◆ Extract to read
- - - -
As an advisor specializing in retirement planning, you know that client overspending can have significant consequences that can threaten their retirement and erode their nest eggs. Overspending refers to a continuous pattern of spending, characterized by difficulty differentiating between “wants” and “needs” that threatens a client’s retirement distribution plan. If your clients are spending at an unsustainable rate, assets like their home may be at risk, or they may take drastic steps to make ends meet without consulting you.
Clients whose spending threatens their retirement have three basic choices:
- Stop overspending,
- Compromise on retirement goals or
- Work longer.
Because clients who are accustomed to years of overspending may not be able to entirely curb those habits, a combination of these approaches may prove necessary.
When developing their plan, you must begin the conversation about overspending. You might be uncomfortable talking to clients about overspending, but it’s crucial that you do. You could approach them with “gentle guidance,” or you may want to apply a “shock therapy” approach by being blunt about the impact of overspending. You might be also consider using both methods: start out gently and if they don’t respond take a more assertive approach.
Here are a few ways to use an assertive approach:
- Hand your client a calendar and say: Please indicate the date on this calendar when you want to receive your last distribution check.
- What are you going to do when you run out of money?
- What will it feel like to ask a friend or family member for money so you can eat?
- Do you think it will be easier to get a job at age 75 or to cut back a little now?
- Which of your children are you planning to live with when your money runs out? Have you spoken to them to see if that’s going to be okay? How do you think that will impact their family?
By asking shocking questions, your clients will feel in their gut what it will be like to run out of money. Ask the questions as gently as you can, but the shock effect may be the only way to get through to some clients.
You will have the most impact on your clients who are overspending by instituting formal written spending policies to help educate, set expectations and manage withdrawals effectively. If you encounter client resistance to suggestions for curbing spending or following a written spending policy, you may want to enlist the help of his or her accountant or estate attorney. The accountant can reinforce the differentiation between wants and needs, the importance of adhering to a spending policy and the consequences of continued overspending.
- - - -
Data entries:
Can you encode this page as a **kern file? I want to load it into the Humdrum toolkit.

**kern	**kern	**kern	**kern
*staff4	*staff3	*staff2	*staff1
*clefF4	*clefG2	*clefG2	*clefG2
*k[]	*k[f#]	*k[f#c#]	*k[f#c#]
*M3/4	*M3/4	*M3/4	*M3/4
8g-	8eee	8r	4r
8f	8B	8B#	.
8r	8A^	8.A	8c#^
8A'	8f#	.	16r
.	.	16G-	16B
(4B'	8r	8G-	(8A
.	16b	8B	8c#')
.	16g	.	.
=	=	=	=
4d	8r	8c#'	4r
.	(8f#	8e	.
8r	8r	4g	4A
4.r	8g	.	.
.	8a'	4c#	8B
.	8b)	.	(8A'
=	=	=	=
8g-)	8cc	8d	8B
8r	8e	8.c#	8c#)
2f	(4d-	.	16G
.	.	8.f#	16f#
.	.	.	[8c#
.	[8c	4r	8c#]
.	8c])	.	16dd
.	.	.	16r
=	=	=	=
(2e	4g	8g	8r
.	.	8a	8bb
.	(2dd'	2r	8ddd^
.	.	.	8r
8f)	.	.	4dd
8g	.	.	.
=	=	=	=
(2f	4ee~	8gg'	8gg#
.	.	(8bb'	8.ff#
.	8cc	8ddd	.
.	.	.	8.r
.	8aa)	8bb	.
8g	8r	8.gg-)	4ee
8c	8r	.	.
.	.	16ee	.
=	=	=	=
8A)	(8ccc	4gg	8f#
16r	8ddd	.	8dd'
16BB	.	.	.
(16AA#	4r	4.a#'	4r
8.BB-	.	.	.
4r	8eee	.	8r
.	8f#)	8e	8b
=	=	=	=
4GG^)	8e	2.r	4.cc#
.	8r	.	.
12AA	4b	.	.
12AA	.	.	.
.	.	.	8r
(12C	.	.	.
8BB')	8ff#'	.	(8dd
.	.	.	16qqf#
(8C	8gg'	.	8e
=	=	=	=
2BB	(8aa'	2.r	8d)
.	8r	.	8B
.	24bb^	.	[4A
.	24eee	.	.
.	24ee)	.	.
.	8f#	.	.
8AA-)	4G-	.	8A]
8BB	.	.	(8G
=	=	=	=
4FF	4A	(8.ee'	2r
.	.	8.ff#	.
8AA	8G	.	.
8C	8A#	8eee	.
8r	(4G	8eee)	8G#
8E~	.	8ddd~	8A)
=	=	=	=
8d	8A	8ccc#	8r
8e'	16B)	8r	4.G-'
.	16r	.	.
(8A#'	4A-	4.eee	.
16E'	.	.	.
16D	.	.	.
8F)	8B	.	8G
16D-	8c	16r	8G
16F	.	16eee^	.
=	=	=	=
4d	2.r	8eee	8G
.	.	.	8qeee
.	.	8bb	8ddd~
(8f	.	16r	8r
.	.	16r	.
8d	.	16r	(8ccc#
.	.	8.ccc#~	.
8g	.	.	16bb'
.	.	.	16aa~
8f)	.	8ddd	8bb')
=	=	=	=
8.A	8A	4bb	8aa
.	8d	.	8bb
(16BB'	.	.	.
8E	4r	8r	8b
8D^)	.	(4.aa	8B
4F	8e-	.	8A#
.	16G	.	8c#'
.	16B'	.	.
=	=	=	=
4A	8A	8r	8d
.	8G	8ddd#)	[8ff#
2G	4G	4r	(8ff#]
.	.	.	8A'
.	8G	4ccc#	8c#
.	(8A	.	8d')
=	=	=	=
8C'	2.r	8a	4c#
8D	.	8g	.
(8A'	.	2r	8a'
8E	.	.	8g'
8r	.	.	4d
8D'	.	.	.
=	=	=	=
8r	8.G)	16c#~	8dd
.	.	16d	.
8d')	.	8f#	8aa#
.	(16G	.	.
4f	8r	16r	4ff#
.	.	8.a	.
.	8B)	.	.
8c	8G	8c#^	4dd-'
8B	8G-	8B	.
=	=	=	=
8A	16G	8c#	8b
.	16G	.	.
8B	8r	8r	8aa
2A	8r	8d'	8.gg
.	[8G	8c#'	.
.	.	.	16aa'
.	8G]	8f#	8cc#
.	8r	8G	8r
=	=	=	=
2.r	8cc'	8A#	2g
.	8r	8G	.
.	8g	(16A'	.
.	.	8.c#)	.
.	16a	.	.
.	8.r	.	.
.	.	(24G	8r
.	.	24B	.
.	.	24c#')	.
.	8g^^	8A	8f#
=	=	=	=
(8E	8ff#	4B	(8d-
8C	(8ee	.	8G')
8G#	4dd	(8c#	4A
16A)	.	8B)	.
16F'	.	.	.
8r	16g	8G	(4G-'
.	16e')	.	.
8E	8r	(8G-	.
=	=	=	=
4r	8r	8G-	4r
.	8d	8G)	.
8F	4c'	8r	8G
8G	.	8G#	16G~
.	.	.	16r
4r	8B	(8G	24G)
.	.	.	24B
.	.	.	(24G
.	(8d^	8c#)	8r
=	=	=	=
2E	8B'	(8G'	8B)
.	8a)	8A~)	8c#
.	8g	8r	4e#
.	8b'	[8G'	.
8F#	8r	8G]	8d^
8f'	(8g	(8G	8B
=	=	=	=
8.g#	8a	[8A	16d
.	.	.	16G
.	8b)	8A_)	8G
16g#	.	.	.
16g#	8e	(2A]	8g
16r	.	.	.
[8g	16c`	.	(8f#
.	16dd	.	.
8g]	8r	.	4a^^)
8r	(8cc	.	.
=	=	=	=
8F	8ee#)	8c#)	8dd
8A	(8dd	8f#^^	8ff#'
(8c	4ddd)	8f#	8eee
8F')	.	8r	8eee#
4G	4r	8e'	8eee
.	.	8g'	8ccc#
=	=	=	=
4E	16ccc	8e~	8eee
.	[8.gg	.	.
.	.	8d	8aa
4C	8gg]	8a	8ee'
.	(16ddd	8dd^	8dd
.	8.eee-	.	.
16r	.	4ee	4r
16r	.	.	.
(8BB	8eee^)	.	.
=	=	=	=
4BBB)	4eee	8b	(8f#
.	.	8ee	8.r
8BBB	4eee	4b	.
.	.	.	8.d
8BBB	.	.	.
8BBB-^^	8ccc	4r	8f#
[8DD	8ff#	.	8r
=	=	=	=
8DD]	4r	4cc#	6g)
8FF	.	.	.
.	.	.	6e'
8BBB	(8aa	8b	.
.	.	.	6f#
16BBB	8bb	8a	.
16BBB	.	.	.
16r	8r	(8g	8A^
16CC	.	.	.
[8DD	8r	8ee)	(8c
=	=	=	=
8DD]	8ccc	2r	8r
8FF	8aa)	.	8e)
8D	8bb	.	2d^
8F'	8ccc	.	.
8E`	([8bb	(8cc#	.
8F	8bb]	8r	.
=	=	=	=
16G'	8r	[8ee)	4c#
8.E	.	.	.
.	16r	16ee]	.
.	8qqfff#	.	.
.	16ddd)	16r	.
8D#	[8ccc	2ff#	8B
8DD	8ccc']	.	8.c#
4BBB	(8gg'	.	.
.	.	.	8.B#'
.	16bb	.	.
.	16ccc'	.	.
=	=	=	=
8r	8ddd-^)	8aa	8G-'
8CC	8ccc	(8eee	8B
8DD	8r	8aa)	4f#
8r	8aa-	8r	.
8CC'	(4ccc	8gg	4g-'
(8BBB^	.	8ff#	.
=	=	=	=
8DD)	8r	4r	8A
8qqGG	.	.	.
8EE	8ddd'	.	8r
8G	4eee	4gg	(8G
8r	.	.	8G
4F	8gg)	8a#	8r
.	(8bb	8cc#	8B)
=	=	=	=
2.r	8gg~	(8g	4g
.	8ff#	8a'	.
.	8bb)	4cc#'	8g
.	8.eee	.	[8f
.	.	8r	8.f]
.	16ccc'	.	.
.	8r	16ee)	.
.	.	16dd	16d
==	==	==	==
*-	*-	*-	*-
- - - -
◆ What to do
• 1. In the text on client overspending, what three basic choices are given to clients whose spending threatens their retirement?
• 2. Please copy the text on client overspending from "- What will" to "impact their family?".

◆ Outputs for the tasks
• 1. They can stop overspending, compromise on retirement goals, or work longer.

• 2.
- What will it feel like to ask a friend or family member for money so you can eat?
- Do you think it will be easier to get a job at age 75 or to cut back a little now?
- Which of your children are you planning to live with when your money runs out? Have you spoken to them to see if that’s going to be okay? How do you think that will impact their family?